Dimana, jejaring kekuasaan yang dimiliki digunakan untuk memperkaya keluarganya, kerabatnya, dengan memudahkan dan meloloskan proyek yang dikehendaki.
Kesempatan menjadi tidak merata karena keuntungan akan didapat pihak yang memiliki hubungan dengan pemangku kekuasaan dan pengambil kebijakan.
Jika sudah demikian, dinasti politik berdampak kepada mundurnya
pembangunan dan pelayanan publik.
Mengapa? Semua aktor (kelompok dinasti) baik dalam dan luar pemerintahan mendapat jatah dan akses ke kekuasaan.
Kondisi seperti ini akan mengaburkan dan meniadakan fungsi checks and balances.
Sementara lemahnya fungsi pengawasan dapat membuka peluang merebaknya KKN.
Dinasti politik bukan hanya di Indonesia, juga di belahan dunia lain. Di Amerika Serikat, ada Kennedy, Bush, Aquino. Gandhi dan Nehru di India.
Di negeri kita tradisi dinasti politik sebelum Indonesia merdeka, saat pemerintahan berbentuk kerajaan yang menganut patrimonialisme.

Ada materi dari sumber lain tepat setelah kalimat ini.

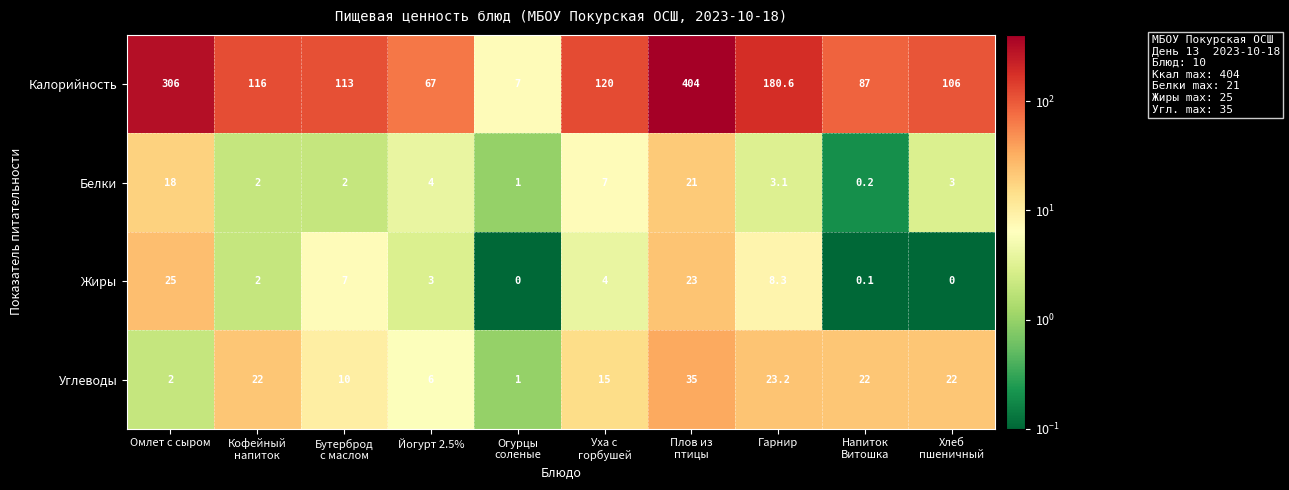

Is it true that Жиры equals 1.5 at Йогурт 2.5%?

False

Raja digantikan oleh putra mahkotanya secara turun temurun. Raja memiliki hak mutlak dalam mengendalikan pemerintahan, tanpa ada yang berani mengganggu gugat atas kebijakan yang digulirkan.
Tetapi fakta sejarah, tak sedikit raja yang bijaksana, mengabdi demi negara dan memakmurkan rakyatnya menjadi tujuan utama.
Kebijakanyang diterapkan semata demi kepentingan negeri dan rakyatnya, bukan semata bagi kerabatnya.
Kalaupun melanggengkan kekuasaan, adalah kekuasaan untuk melindungi rakyatnya, bukan kelompok dinastinya.
Sebut saja Raja Balaputradewa yang memimpin Kerajaan Sriwijaya, Sultan Agung (Kerajaan Mataram), Hayam Wuruk (Kerajaan Majapahit) dan masih banyak lagi keturunannya yang sukses sebagai pemimpin yang patut diteladani oleh para pemimpin era kini.